[Collected data entries]
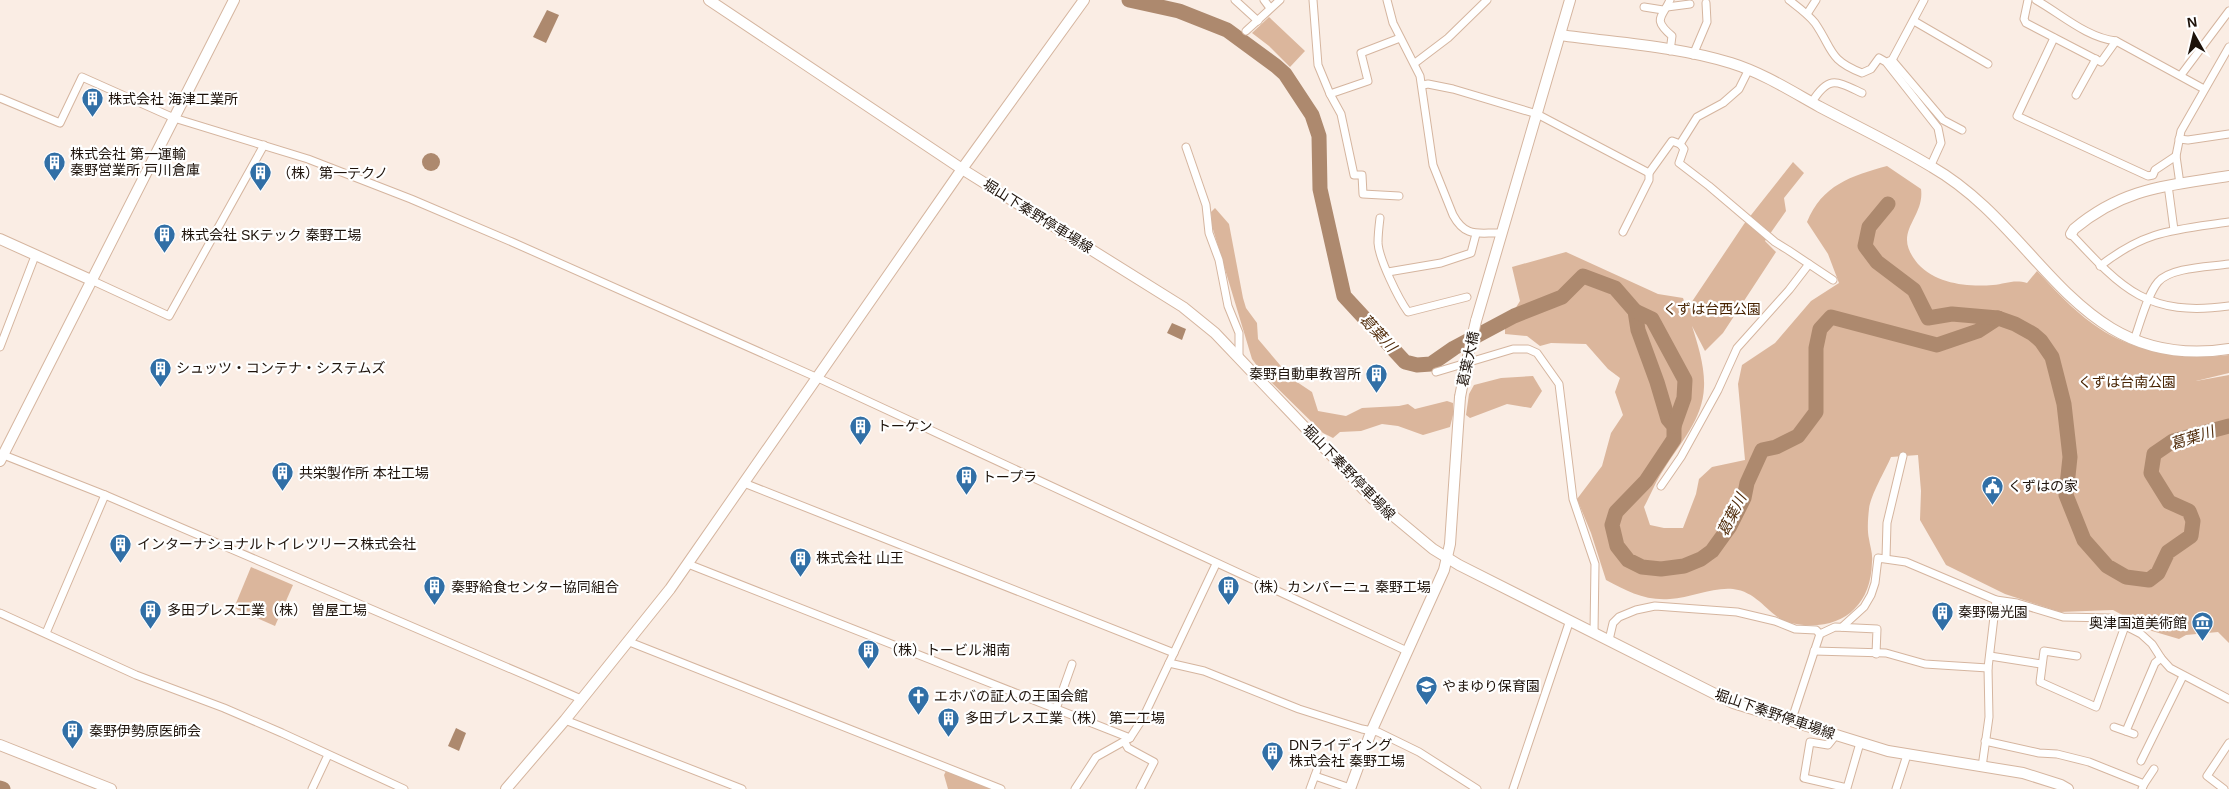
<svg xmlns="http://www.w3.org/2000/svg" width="2229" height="789" viewBox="0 0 2229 789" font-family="Arial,'Noto Sans JP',sans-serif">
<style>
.green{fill:#dbb69c}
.water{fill:#ad896e}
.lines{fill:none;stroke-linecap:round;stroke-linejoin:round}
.river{stroke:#ad896e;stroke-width:15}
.street-casing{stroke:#d5b59f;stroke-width:9}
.secondary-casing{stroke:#d5b59f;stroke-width:12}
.street{stroke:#fff;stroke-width:7}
.secondary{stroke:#fff;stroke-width:10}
.secondary-bridge-casing{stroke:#d5b59f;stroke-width:12;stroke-linecap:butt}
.secondary-bridge{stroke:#fff;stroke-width:10}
.labels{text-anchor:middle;stroke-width:4.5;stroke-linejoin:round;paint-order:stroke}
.poi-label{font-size:14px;fill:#1d120a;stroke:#fff;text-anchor:start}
.street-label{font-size:14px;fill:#1d120a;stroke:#fff}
.park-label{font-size:14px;fill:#472200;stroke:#fff}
.water-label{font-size:15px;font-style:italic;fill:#512c0b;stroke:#fff}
</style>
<rect width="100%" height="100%" fill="#faede4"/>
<!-- green -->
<g class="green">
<path d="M1269 17 1305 51 1290 67 1269 46 1252 33Z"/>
<path d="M1793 162 1804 173 1784 198 1786 211 1765 241 1776 252 1723 333 1705 351 1692 326C1698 345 1705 367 1704 387 1703 419 1680 443 1664 469 1656 481 1651 494 1644 507L1650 525 1664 528H1683L1696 494 1699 479 1712 467 1745 460 1738 384 1742 365 1775 343 1811 301 1839 283 1828 254 1807 222C1822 185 1851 176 1887 166L1921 189C1924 210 1907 223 1907 240 1907 249 1913 258 1918 264 1937 284 1967 287 1993 285 2005 284 2014 279 2027 283L2037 271C2055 290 2072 309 2093 324 2131 352 2183 361 2229 355V373L2196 381 2229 375V643L2218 632 2186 635 2179 639 2152 631 2113 610 2060 612 2005 594 1946 565 1920 520 1921 491 1918 455 1891 457C1885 471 1871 494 1869 509 1868 518 1867 530 1869 539 1870 546 1873 554 1872 562 1871 610 1837 633 1791 623 1770 619 1760 592 1733 589 1712 587 1691 598 1670 599 1645 601 1627 591 1606 580L1591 533 1577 499 1602 466 1611 433 1623 415 1615 392 1620 378 1608 369 1586 344 1551 343 1540 346 1527 336 1505 334V325L1520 301 1512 267 1566 252 1658 294 1683 298 1687 309 1744 224Z"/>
<path d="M1215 208 1229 224 1243 298 1246 308 1257 323 1258 339 1291 378 1312 392 1318 411 1346 416 1362 408 1399 406 1408 404 1415 409 1447 401 1453 403V415L1450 427 1423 435 1398 426 1382 424 1361 431 1340 432 1333 438 1323 433 1263 374 1252 359 1212 226 1211 212Z"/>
<path d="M1533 376 1542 391 1531 408 1507 404 1470 418 1466 415 1469 394 1474 385 1501 378Z"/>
<path d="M251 567 293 585 275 626 234 608Z"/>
<path d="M947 769 988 787 989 789H948L944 775Z"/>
</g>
<!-- water -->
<g class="water">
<path d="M547 10 559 15 546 43 533 37Z"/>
<circle cx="431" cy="162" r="9"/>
<path d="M1172 323 1186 329 1182 340 1167 333Z"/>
<path d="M456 728 466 733 459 751 448 746Z"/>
</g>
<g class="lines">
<!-- river -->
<g class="river">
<path d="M1129 0 1179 11 1227 30 1276 66 1285 74 1312 115 1319 136 1320 189 1344 296 1405 362 1417 365 1431 364 1454 348 1514 316 1562 297 1583 276 1615 288 1635 311 1638 330 1657 382 1668 419 1674 426V439L1646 481 1616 512 1612 525 1617 546 1628 560 1642 567 1661 569 1684 566 1701 559 1712 551 1730 526 1744 498 1747 483 1762 450 1776 447 1798 436 1816 412V348L1820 329 1831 317 1937 345 1978 331 1998 318 2015 324 2033 334 2041 341 2052 357 2064 404 2070 457 2066 495 2084 540 2107 566 2126 577 2149 580 2158 573 2168 552 2191 536 2193 521 2189 511 2169 502 2151 473 2154 454 2173 441 2229 426"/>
<path d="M1888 204 1869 227 1865 246 1877 262 1914 290 1928 318 1952 314 1998 318"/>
<path d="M1635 311 1652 319 1685 380 1684 398 1674 426"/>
<path d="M0 788 3 789"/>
</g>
<defs>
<g id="street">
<path d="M1235 0 1258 21"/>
<path d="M1264 0 1270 8"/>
<path d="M1313 0 1318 65 1330 94 1341 114 1354 175H1362L1363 194 1399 196"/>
<path d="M1387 0 1393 23 1420 76 1433 165 1453 215C1466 239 1479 232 1502 233"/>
<path d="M1789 0C1798 7 1808 14 1815 23 1833 49 1828 60 1862 73L1871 69 1879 58 1886 62 1938 128 1941 143 1931 165"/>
<path d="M2028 0 2024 19 2026 23 2101 62 2116 41"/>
<path d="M2036 0C2061 14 2087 38 2116 41L2204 89"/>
<path d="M1644 7 1663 10"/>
<path d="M1667 7 1690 4"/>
<path d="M1807 14 1816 0"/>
<path d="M1914 21 1988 64"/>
<path d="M1246 31 1280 0"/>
<path d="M2054 38 2017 116 2148 176 2153 175 2155 170 2176 156"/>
<path d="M1670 51 1672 36C1652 19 1662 18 1670 0"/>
<path d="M1693 55 1707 22 1706 3"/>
<path d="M1892 60 1943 120 1962 130"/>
<path d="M1889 61 1892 60 1924 0"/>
<path d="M1415 63 1448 38 1487 0"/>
<path d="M2181 75 2229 11"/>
<path d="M1423 85 1428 84 1453 89 1537 114 1649 173"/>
<path d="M1330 94 1368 81 1361 53 1400 38"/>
<path d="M2076 95 2096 59"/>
<path d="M0 98 60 123 82 77 174 118 308 159 411 199 512 242 818 378 1407 651"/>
<path d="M1812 102C1829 75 1836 81 1862 93"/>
<path d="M2179 139 2188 140 2229 134"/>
<path d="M1680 144 1697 117 1723 103 1739 89 1749 69"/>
<path d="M1186 147 1206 205 1209 233 1219 260 1228 306 1239 333V358"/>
<path d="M2180 184 2176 156 2181 131 2229 47"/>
<path d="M2168 185 2174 230"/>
<path d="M1380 218C1379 226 1378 235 1378 243 1379 259 1398 298 1408 312L1467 297"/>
<path d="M1623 232 1649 180V173L1672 141 1680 144 1684 149 1679 163 1709 186 1775 242 1788 250 1833 280"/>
<path d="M2071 234C2123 290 2148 317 2229 306"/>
<path d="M2100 266C2146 230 2174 230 2229 222"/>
<path d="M1388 272 1441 263 1471 253 1476 234"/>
<path d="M91 280 169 316 264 145"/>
<path d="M2134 340C2140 324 2147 295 2158 282 2171 267 2210 267 2229 264"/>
<path d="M0 347 35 256"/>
<path d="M1436 372 1513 349H1528L1537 353 1559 384 1573 499 1595 564 1594 632"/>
<path d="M1 454 105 495 581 699"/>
<path d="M744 483 1174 653"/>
<path d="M1661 486 1681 457 1718 390 1737 348 1789 290 1809 264"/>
<path d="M1886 558 1887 523 1903 456"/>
<path d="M688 564 1130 738"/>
<path d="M0 613 136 675 224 708 282 733 404 789"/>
<path d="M1842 627 1864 607 1871 595 1875 583 1878 558 1906 562 1996 600 2017 603 2063 617 2110 618 2141 634 2152 644 2161 658 2170 668 2229 699"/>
<path d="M46 633 105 495"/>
<path d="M1609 640 1613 623 1619 617 1636 610 1655 606 1737 612 1775 621 1795 629 1816 630 1820 634"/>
<path d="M627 641 1001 789"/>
<path d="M1814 651 1886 653 1925 664 1988 668"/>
<path d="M1990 656 2041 664"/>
<path d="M2077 656 2044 651 2040 682 2096 707 2125 626"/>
<path d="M1169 663 1204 671 1299 709 1362 729 1378 732 1419 752 1477 789"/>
<path d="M1056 709 1072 664"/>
<path d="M565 720 742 789"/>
<path d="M1791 722 1820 634 1835 627 1877 629 1876 654"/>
<path d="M2114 727 2134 734"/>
<path d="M2126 731 2155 663 2161 658"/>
<path d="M1836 735 1828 745 1810 742 1804 778 1847 788 1860 743"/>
<path d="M1124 741 1128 748 1154 762 1140 789"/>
<path d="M1985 741 2039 753 2057 754 2089 762 2144 784 2142 789"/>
<path d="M2141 761 2183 676"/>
<path d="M1982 767 1989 717 1988 668 1996 600"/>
<path d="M1315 776 1350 788"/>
<path d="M2144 784 2154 769"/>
<path d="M312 789 328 755"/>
<path d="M1075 789 1096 757 1130 738 1143 718 1216 564"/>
<path d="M1310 789 1317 770"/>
<path d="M1513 789 1570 620"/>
<path d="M1896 789 1907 755"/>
<path d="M2224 789 2207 776 2229 743"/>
</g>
<g id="secondary">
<path d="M709 0 962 169 1183 307 1215 333 1373 499 1433 549 1459 565 1733 703 1888 751 2023 773 2061 785 2068 789"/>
<path d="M1560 35C1616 43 1676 46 1731 63 1763 73 1791 91 1820 107 1858 127 1896 145 1932 167 2042 230 2076 373 2229 349"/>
<path d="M2071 234 2074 229C2124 187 2167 186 2229 176"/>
<path d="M0 239 91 280"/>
<path d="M1476 321 1570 0"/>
<path d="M0 461 234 0"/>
<path d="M0 745 111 789"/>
<path d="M506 789 565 720 670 589 962 169 1084 0"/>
<path d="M1350 789 1371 732 1444 570 1450 544 1460 397"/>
</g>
</defs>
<!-- street casing -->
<use href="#street" class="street-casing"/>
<!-- secondary casing -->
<use href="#secondary" class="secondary-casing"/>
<!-- street -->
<use href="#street" class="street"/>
<!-- secondary -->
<use href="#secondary" class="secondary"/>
<defs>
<path id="secondary-bridge" d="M1460 397 1469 351 1476 321"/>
</defs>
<!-- secondary-bridge casing -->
<use href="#secondary-bridge" class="secondary-bridge-casing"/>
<!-- secondary-bridge -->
<use href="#secondary-bridge" class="secondary-bridge"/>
</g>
<!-- icons -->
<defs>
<symbol id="building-pin" viewBox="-11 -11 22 30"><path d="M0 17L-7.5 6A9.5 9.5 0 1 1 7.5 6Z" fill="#316fa6" stroke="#fff"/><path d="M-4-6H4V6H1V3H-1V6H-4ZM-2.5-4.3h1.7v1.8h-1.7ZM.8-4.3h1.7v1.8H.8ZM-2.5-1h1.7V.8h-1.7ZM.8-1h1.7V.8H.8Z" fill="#fff"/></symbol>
<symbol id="civic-pin" viewBox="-11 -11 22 30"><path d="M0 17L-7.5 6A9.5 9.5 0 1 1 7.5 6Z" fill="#316fa6" stroke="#fff"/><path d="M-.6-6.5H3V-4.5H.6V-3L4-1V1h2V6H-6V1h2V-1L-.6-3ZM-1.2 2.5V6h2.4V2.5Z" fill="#fff"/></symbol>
<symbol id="museum-pin" viewBox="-11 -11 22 30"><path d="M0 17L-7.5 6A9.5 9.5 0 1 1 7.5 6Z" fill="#316fa6" stroke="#fff"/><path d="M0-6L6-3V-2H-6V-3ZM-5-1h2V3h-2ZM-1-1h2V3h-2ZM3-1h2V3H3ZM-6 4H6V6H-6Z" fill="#fff"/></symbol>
<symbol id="school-pin" viewBox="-11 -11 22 30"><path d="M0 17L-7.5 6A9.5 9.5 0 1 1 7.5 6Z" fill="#316fa6" stroke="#fff"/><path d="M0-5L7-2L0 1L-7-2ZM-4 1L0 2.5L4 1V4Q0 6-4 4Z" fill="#fff"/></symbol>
<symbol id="church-pin" viewBox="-11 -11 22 30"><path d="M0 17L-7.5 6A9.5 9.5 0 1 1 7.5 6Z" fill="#316fa6" stroke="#fff"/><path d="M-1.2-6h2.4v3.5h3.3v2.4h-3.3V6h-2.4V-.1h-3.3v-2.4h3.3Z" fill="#fff"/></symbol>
</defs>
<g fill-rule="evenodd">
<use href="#building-pin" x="80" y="86" width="25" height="34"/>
<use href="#building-pin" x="42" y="150" width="25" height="34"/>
<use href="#building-pin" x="248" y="160" width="25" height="34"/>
<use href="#building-pin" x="152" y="222" width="25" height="34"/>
<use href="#building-pin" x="148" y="356" width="25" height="34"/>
<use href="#building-pin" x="1364" y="362" width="25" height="34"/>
<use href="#building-pin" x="848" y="414" width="25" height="34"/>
<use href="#building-pin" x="270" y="460" width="25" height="34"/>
<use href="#building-pin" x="954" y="464" width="25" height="34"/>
<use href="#civic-pin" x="1980" y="474" width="25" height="34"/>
<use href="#building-pin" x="108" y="532" width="25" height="34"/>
<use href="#building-pin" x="788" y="546" width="25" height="34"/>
<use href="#building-pin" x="422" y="574" width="25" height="34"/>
<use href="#building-pin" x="1216" y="574" width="25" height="34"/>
<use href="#building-pin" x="138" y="598" width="25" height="34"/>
<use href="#building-pin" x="1930" y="600" width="25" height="34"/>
<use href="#museum-pin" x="2190" y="610" width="25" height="34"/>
<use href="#building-pin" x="856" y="638" width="25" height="34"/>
<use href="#school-pin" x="1414" y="674" width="25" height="34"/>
<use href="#church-pin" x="906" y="684" width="25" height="34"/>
<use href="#building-pin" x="936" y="706" width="25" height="34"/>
<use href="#building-pin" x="60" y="718" width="25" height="34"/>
<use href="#building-pin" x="1260" y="740" width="25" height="34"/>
</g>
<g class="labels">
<!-- poi labels -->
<g class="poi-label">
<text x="108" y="104">株式会社 海津工業所</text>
<text x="70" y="159">株式会社 第一運輸<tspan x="70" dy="16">秦野営業所 戸川倉庫</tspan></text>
<text x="277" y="178">（株）第一テクノ</text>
<text x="181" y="240">株式会社 SKテック 秦野工場</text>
<text x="176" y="373">シュッツ・コンテナ・システムズ</text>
<text x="1361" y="379" text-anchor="end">秦野自動車教習所</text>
<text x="877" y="431">トーケン</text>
<text x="299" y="478">共栄製作所 本社工場</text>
<text x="982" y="482">トープラ</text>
<text x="2008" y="491">くずはの家</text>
<text x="137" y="549">インターナショナルトイレツリース株式会社</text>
<text x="816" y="563">株式会社 山王</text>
<text x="451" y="592">秦野給食センター協同組合</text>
<text x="1245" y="592">（株）カンパーニュ 秦野工場</text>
<text x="167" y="615">多田プレス工業（株） 曽屋工場</text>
<text x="1958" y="617">秦野陽光園</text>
<text x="2187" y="628" text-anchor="end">奥津国道美術館</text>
<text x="884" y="655">（株）トービル湘南</text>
<text x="1442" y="691">やまゆり保育園</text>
<text x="934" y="701">エホバの証人の王国会館</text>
<text x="965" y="723">多田プレス工業（株） 第二工場</text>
<text x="89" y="736">秦野伊勢原医師会</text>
<text x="1289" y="750">DNライディング<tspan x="1289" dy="16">株式会社 秦野工場</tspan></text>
</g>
<!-- street labels -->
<g class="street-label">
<text transform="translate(1038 216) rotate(32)" y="5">堀山下秦野停車場線</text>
<text transform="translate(1468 359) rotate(-78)" y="5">葛葉大橋</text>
<text transform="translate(1349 472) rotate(46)" y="5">堀山下秦野停車場線</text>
<text transform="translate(1775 714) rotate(19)" y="5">堀山下秦野停車場線</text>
</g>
<!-- park labels -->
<g class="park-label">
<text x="1712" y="314">くずは台西公園</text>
<text x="2127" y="387">くずは台南公園</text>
</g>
<!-- water labels -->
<g class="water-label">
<text transform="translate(1378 333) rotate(47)" y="5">葛葉川</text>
<text transform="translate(2192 438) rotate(-18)" y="5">葛葉川</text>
<text transform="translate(1732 515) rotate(-63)" y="5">葛葉川</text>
</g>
</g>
<!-- north arrow -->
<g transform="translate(2194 35) rotate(352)" stroke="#ffffff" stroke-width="4" paint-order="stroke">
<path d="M0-4L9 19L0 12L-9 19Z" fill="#1d120a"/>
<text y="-8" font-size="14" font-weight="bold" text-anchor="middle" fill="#1d120a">N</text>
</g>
</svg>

EXERCISE:
Whenever a line above includes the string "lines", copy it.

EXPECTED ANSWER:
.lines{fill:none;stroke-linecap:round;stroke-linejoin:round}
<g class="lines">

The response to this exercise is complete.